李昭明到任后的第一个星期,问题就摆到了桌面上。
不是数据造假,那东西造假造了几年,根深蒂固,急不得。
真正火烧眉毛的,是城关镇的棚户区拆迁和水源地保护区的搬迁。
这两件事,像两块巨石,压在光明县头上,谁都搬不动。
副书记艾鲜枝是分管信访和民生的,四十出头,短发干练,说话不绕弯子。
她坐在李昭明对面,翻开笔记本:
「李书记,城关镇那边,钉子户不少。拆迁补偿方案谈了好几轮,签字的不到三成。剩下的,不但不配合,还三天两头往市里跑。这一次,有几个居然想去省里,被我们在高速口拦下来了。」
李昭明靠在椅背上,手指轻轻敲着桌面,语气不紧不慢:「钉子户主要有哪些?什么情况?」
「第一个,开油坊的老范。祖宅加作坊,上下三层,三百多平。他舍不得祖产,更舍不得那门生意。镇上谈了好几次,他说,给他多少钱都不搬,那是他爹留给他的。」
「第二个,退休老干部老邱。这个人懂政策,爱较真,专门挑政府的毛病。补偿标准丶安置方案丶评估报告,他一条一条地抠,抠得我们哑口无言。」
李昭明问:「第三个呢?」
艾鲜枝看了他一眼,语气低了些:
「第三个,是前任老书记周良顺。他在光明县当了十几年书记,虽然退了,但在当地威望很高。他的房子占着水源地保护区的关键位置,不拆,整个工程没法推进。但他就是不搬,谁去说都没用。」
李昭明拿起桌上的保温杯,拧开盖子,喝了一口。
他看向坐在一旁的梅晓歌,语气平淡:「梅县长,这些钉子户,你去谈过没有?」
梅晓歌苦笑了一下,那笑容里带着几分无奈:「去过。老范那里,我去了三次。
第一次,他给我倒了碗茶,聊了几句,客客气气把我送走了。第二次,他没让我进门,隔着门跟我说,县长,你别来了,我不会搬的。

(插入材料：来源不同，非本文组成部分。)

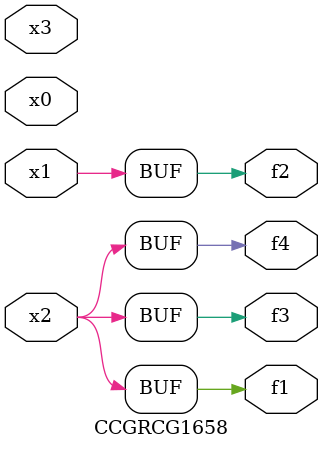
<source format=v>
module CCGRCG1658(
	input x0, x1, x2, x3,
	output f1, f2, f3, f4
);
	assign f1 = x2;
	assign f2 = x1;
	assign f3 = x2;
	assign f4 = x2;
endmodule

</source>
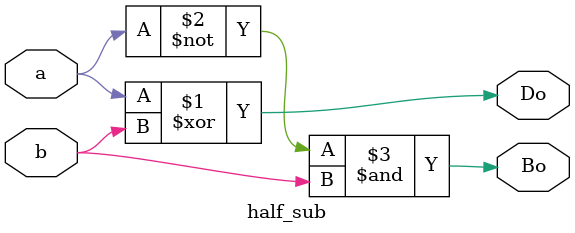
<source format=v>
`timescale 1ns / 1ps
module half_sub(
    input a,
    input b,
    output Do,
    output Bo
    );
	 assign Do=a^b;
	 assign Bo=~a&b;


endmodule

</source>
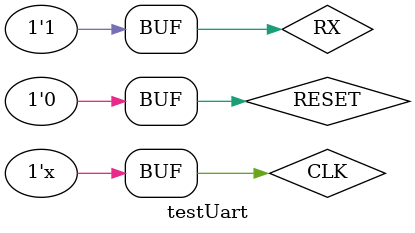
<source format=v>
`timescale 1ns / 1ps


module testUart;

	// Inputs
	reg CLK;
	reg RESET;
	reg RX;

	// Outputs
	wire TX;
	wire [7:0] LEDS;

	// Instantiate the Unit Under Test (UUT)
	pruebaUART uut (
		.CLK(CLK), 
		.RESET(RESET), 
		.RX(RX), 
		.TX(TX), 
		.LEDS(LEDS)
	);

	initial begin
		// Initialize Inputs
		CLK = 0;
		RESET = 1;
		RX = 1;

		// Wait 100 ns for global reset to finish
		#100;
		RESET=0;
		#100
		RX=0;			//bit de inicio
		
		
		#95226
		RX = 1;
		#95226 
		RX = 0;
		#95226 
		RX = 1;
		#95226 
		RX = 0;
		#95226 
		RX = 1;
		#95226 
		RX = 0;
		#95226 
		RX = 1;
		#95226 
		RX = 0;
		
		#95226 
		RX = 1;

        
		// Add stimulus here

	end
	
		always	begin
	#1
	CLK=~CLK;
	end
      
endmodule


</source>
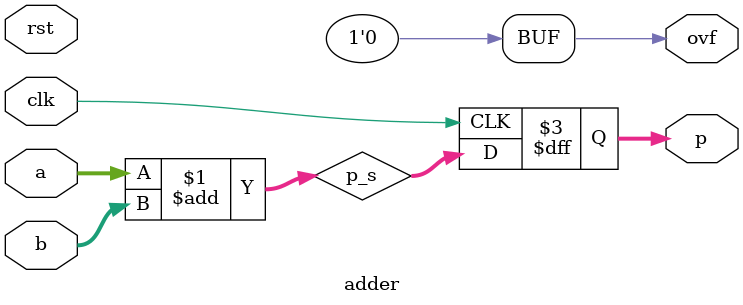
<source format=sv>


`timescale 1 ns / 1 ps `default_nettype none

module adder #(
    parameter int A_WIDTH  = 16,
    parameter int B_WIDTH  = 16,
    parameter int P_WIDTH  = 17,
    parameter int SRA_BITS = 0
) (
    input var  logic                      clk,
    input var  logic                      rst,
    input var  logic signed [A_WIDTH-1:0] a,
    input var  logic signed [B_WIDTH-1:0] b,
    output var logic signed [P_WIDTH-1:0] p,
    output var logic                      ovf
);

  localparam int FULL_WIDTH = (A_WIDTH >= B_WIDTH) ? A_WIDTH + 1 : B_WIDTH + 1;

  logic signed [FULL_WIDTH-1:0] p_s;

  // Full adder without truncate or sign expansion
  assign p_s = a + b;

  // Sign expansion and truncate
  generate
    if (P_WIDTH + SRA_BITS > FULL_WIDTH) begin : g_sign_exp
      always_ff @(posedge clk) begin
        p <= {{P_WIDTH + SRA_BITS - FULL_WIDTH{p_s[FULL_WIDTH-1]}}, p_s[FULL_WIDTH-1:SRA_BITS]};
      end
    end else begin : g_no_exp
      always_ff @(posedge clk) begin
        p <= p_s[P_WIDTH+SRA_BITS-1:SRA_BITS];
      end
    end
  endgenerate

  // Overflow indicator
  generate
    if (P_WIDTH + SRA_BITS >= FULL_WIDTH) begin : g_no_ovf
      assign ovf = 1'b0;
    end else begin : g_ovf
      always_ff @(posedge clk) begin
        ovf <= ~(&p_s[FULL_WIDTH-1:P_WIDTH+SRA_BITS-1] || &(~p_s[FULL_WIDTH-1:P_WIDTH+SRA_BITS-1]));
      end
    end
  endgenerate

endmodule

`default_nettype wire

</source>
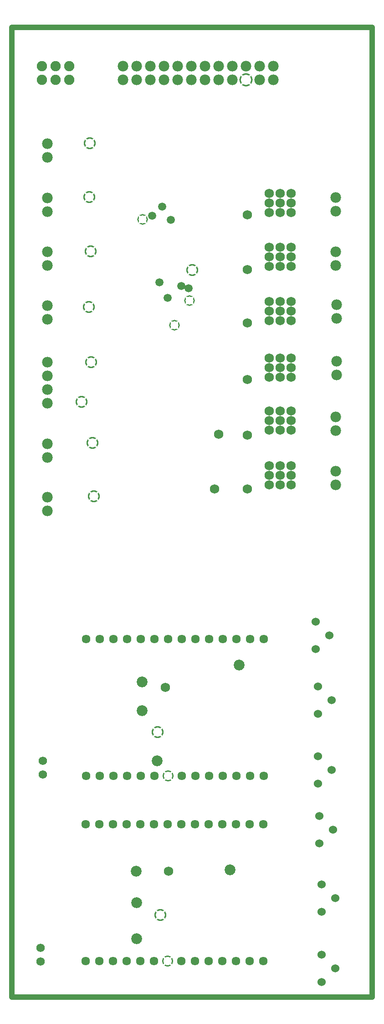
<source format=gbr>
G04 Layer_Physical_Order=2*
G04 Layer_Color=32768*
%FSLAX26Y26*%
%MOIN*%
%TF.FileFunction,Copper,L2,Inr,Plane*%
%TF.Part,Single*%
G01*
G75*
%TA.AperFunction,NonConductor*%
%ADD31C,0.040000*%
%TA.AperFunction,ComponentPad*%
%ADD32C,0.077402*%
G04:AMPARAMS|DCode=33|XSize=97.402mil|YSize=97.402mil|CornerRadius=0mil|HoleSize=0mil|Usage=FLASHONLY|Rotation=0.000|XOffset=0mil|YOffset=0mil|HoleType=Round|Shape=Relief|Width=10mil|Gap=10mil|Entries=4|*
%AMTHD33*
7,0,0,0.097402,0.077402,0.010000,45*
%
%ADD33THD33*%
%ADD34C,0.079370*%
%ADD35C,0.075433*%
%ADD36C,0.063622*%
G04:AMPARAMS|DCode=37|XSize=83.622mil|YSize=83.622mil|CornerRadius=0mil|HoleSize=0mil|Usage=FLASHONLY|Rotation=0.000|XOffset=0mil|YOffset=0mil|HoleType=Round|Shape=Relief|Width=10mil|Gap=10mil|Entries=4|*
%AMTHD37*
7,0,0,0.083622,0.063622,0.010000,45*
%
%ADD37THD37*%
%ADD38C,0.060000*%
%ADD39C,0.061654*%
%TA.AperFunction,ViaPad*%
G04:AMPARAMS|DCode=40|XSize=88mil|YSize=88mil|CornerRadius=0mil|HoleSize=0mil|Usage=FLASHONLY|Rotation=0.000|XOffset=0mil|YOffset=0mil|HoleType=Round|Shape=Relief|Width=10mil|Gap=10mil|Entries=4|*
%AMTHD40*
7,0,0,0.088000,0.068000,0.010000,45*
%
%ADD40THD40*%
%ADD41C,0.059685*%
%ADD42C,0.068000*%
G04:AMPARAMS|DCode=43|XSize=79.685mil|YSize=79.685mil|CornerRadius=0mil|HoleSize=0mil|Usage=FLASHONLY|Rotation=0.000|XOffset=0mil|YOffset=0mil|HoleType=Round|Shape=Relief|Width=10mil|Gap=10mil|Entries=4|*
%AMTHD43*
7,0,0,0.079685,0.059685,0.010000,45*
%
%ADD43THD43*%
D31*
X-1Y0D02*
X0Y7086615D01*
X-1Y0D02*
X2637794Y-0D01*
X2637796Y7086613D01*
X0Y7086615D02*
X2637796Y7086613D01*
D32*
X1914504Y6701402D02*
D03*
Y6801402D02*
D03*
X814504Y6701402D02*
D03*
X914504D02*
D03*
X1014504D02*
D03*
X1114504D02*
D03*
X1214504D02*
D03*
X1314504D02*
D03*
X1414504D02*
D03*
X1514504D02*
D03*
X1614504D02*
D03*
X814504Y6801402D02*
D03*
X914504D02*
D03*
X1014504D02*
D03*
X1114504D02*
D03*
X1214504D02*
D03*
X1314504D02*
D03*
X1414504D02*
D03*
X1514504D02*
D03*
X1614504D02*
D03*
X1714504D02*
D03*
X1814504D02*
D03*
Y6701402D02*
D03*
X2370018Y3740444D02*
D03*
Y3840444D02*
D03*
X259782Y4337568D02*
D03*
Y4437568D02*
D03*
Y4537568D02*
D03*
Y4637568D02*
D03*
X2375924Y4543868D02*
D03*
Y4643868D02*
D03*
Y4957254D02*
D03*
Y5057254D02*
D03*
X2370018Y4138358D02*
D03*
Y4238358D02*
D03*
Y5743250D02*
D03*
Y5843250D02*
D03*
X259782Y3551742D02*
D03*
Y3651742D02*
D03*
X2370018Y5345706D02*
D03*
Y5445706D02*
D03*
X259782Y3941506D02*
D03*
Y4041506D02*
D03*
Y5740062D02*
D03*
Y5840062D02*
D03*
Y5345706D02*
D03*
Y5445706D02*
D03*
Y4951348D02*
D03*
Y5051348D02*
D03*
Y6134418D02*
D03*
Y6234418D02*
D03*
D33*
X1714504Y6701402D02*
D03*
D34*
X1664504Y2426402D02*
D03*
X1064504Y1726402D02*
D03*
X954504Y2091402D02*
D03*
Y2301402D02*
D03*
X914504Y426402D02*
D03*
X911504Y688402D02*
D03*
X909504Y917402D02*
D03*
X1597504Y929402D02*
D03*
D35*
X220412Y6700168D02*
D03*
X320412D02*
D03*
X420412D02*
D03*
Y6800168D02*
D03*
X320412D02*
D03*
X220412D02*
D03*
D36*
X543246Y1613554D02*
D03*
X643246D02*
D03*
X743246D02*
D03*
X843246D02*
D03*
X943246D02*
D03*
X1043246D02*
D03*
X1243246D02*
D03*
X1343246D02*
D03*
X1443246D02*
D03*
X1543246D02*
D03*
X1643246D02*
D03*
X1743246D02*
D03*
X1843246D02*
D03*
X543246Y2613554D02*
D03*
X643246D02*
D03*
X743246D02*
D03*
X843246D02*
D03*
X943246D02*
D03*
X1043246D02*
D03*
X1143246D02*
D03*
X1243246D02*
D03*
X1343246D02*
D03*
X1443246D02*
D03*
X1543246D02*
D03*
X1643246D02*
D03*
X1743246D02*
D03*
X1843246D02*
D03*
X538324Y260208D02*
D03*
X638324D02*
D03*
X738324D02*
D03*
X838324D02*
D03*
X938324D02*
D03*
X1038324D02*
D03*
X1238324D02*
D03*
X1338324D02*
D03*
X1438324D02*
D03*
X1538324D02*
D03*
X1638324D02*
D03*
X1738324D02*
D03*
X1838324D02*
D03*
X538324Y1260208D02*
D03*
X638324D02*
D03*
X738324D02*
D03*
X838324D02*
D03*
X938324D02*
D03*
X1038324D02*
D03*
X1138324D02*
D03*
X1238324D02*
D03*
X1338324D02*
D03*
X1438324D02*
D03*
X1538324D02*
D03*
X1638324D02*
D03*
X1738324D02*
D03*
X1838324D02*
D03*
D37*
X1143246Y1613554D02*
D03*
X1138324Y260208D02*
D03*
D38*
X2221505Y2743401D02*
D03*
Y2543401D02*
D03*
X2321505Y2643401D02*
D03*
X2248505Y1321250D02*
D03*
Y1121250D02*
D03*
X2348505Y1221250D02*
D03*
X2240504Y2267401D02*
D03*
Y2067401D02*
D03*
X2340504Y2167401D02*
D03*
X2267504Y823390D02*
D03*
Y623390D02*
D03*
X2367504Y723390D02*
D03*
X2240504Y1757402D02*
D03*
Y1557402D02*
D03*
X2340504Y1657402D02*
D03*
X2267504Y307402D02*
D03*
Y107402D02*
D03*
X2367504Y207402D02*
D03*
D39*
X209504Y359402D02*
D03*
Y259402D02*
D03*
X225504Y1724402D02*
D03*
Y1624402D02*
D03*
D40*
X570000Y6240000D02*
D03*
X510000Y4350000D02*
D03*
X1065504Y1936402D02*
D03*
X1085504Y597402D02*
D03*
X600000Y3660000D02*
D03*
X590000Y4050000D02*
D03*
X563504Y5043402D02*
D03*
X576504Y5449402D02*
D03*
X566504Y5844402D02*
D03*
X1321238Y5310668D02*
D03*
X580000Y4640000D02*
D03*
D41*
X1141120Y5107726D02*
D03*
X1080018Y5223250D02*
D03*
X1294504Y5177402D02*
D03*
X1239504Y5196402D02*
D03*
X1163504Y5678402D02*
D03*
X1026504Y5707402D02*
D03*
X1100504Y5774402D02*
D03*
D42*
X1724348Y4105680D02*
D03*
Y4511190D02*
D03*
Y4924576D02*
D03*
Y5314340D02*
D03*
Y5715916D02*
D03*
X1884504Y5871402D02*
D03*
Y5801402D02*
D03*
Y5731402D02*
D03*
X1964504D02*
D03*
X2044504D02*
D03*
Y5801402D02*
D03*
Y5871402D02*
D03*
X1964504Y5801402D02*
D03*
Y5871402D02*
D03*
Y5477042D02*
D03*
Y5407042D02*
D03*
X2044504Y5477042D02*
D03*
Y5407042D02*
D03*
Y5337042D02*
D03*
X1964504D02*
D03*
X1884504D02*
D03*
Y5407042D02*
D03*
Y5477042D02*
D03*
X1964504Y5082686D02*
D03*
Y5012686D02*
D03*
X2044504Y5082686D02*
D03*
Y5012686D02*
D03*
Y4942686D02*
D03*
X1964504D02*
D03*
X1884504D02*
D03*
Y5012686D02*
D03*
Y5082686D02*
D03*
X1964504Y4668908D02*
D03*
Y4598908D02*
D03*
X2044504Y4668908D02*
D03*
Y4598908D02*
D03*
Y4528908D02*
D03*
X1964504D02*
D03*
X1884504D02*
D03*
Y4598908D02*
D03*
Y4668908D02*
D03*
X1964504Y4281402D02*
D03*
Y4211402D02*
D03*
X2044504Y4281402D02*
D03*
Y4211402D02*
D03*
Y4141402D02*
D03*
X1964504D02*
D03*
X1884504D02*
D03*
Y4211402D02*
D03*
Y4281402D02*
D03*
X1964504Y3881402D02*
D03*
Y3811402D02*
D03*
X2044504Y3881402D02*
D03*
Y3811402D02*
D03*
Y3741402D02*
D03*
X1964504D02*
D03*
X1884504D02*
D03*
Y3811402D02*
D03*
Y3881402D02*
D03*
X1724504Y3711402D02*
D03*
X1484504D02*
D03*
X1514504Y4111402D02*
D03*
X1147504Y918402D02*
D03*
X1123504Y2262402D02*
D03*
D43*
X1188050Y4908908D02*
D03*
X1300504Y5089402D02*
D03*
X957504Y5681402D02*
D03*
%TF.MD5,46785432203dc8b85a37dce9883f8a71*%
M02*

</source>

第三次,他直接让儿子在路口等着,说『县长,我爸说了,您来他也不见』。」
他摇了摇头。
「老邱那里更难缠。他不是不讲理,他是太讲理了。每一条政策他都研究过,每一条法规他都背得下来。我们的人跟他谈,谈不过。我亲自去,他给我上了一堂法治课,讲了一个半小时,我愣是插不上话。」
李昭明问:「周良顺呢?」
梅晓歌沉默了一秒,然后说:「周老书记那里,我没去。不是不想去,是不敢去。他在光明县干了一辈子,根基深,人脉广。他说不行,谁去都没用。」
会议室里安静了几秒。
艾鲜枝看着李昭明,欲言又止。
李昭明注意到了她的表情,笑了笑:「艾书记,有什么话,直说。」
艾鲜枝深吸一口气,语气里多了几分推心置腹的意味:
「李书记,光明县的水很深。历史遗留问题极多,不是一天两天能解决的。您刚来,有些情况还不熟悉。我建议,先缓一缓,不要急着碰这些硬骨头。」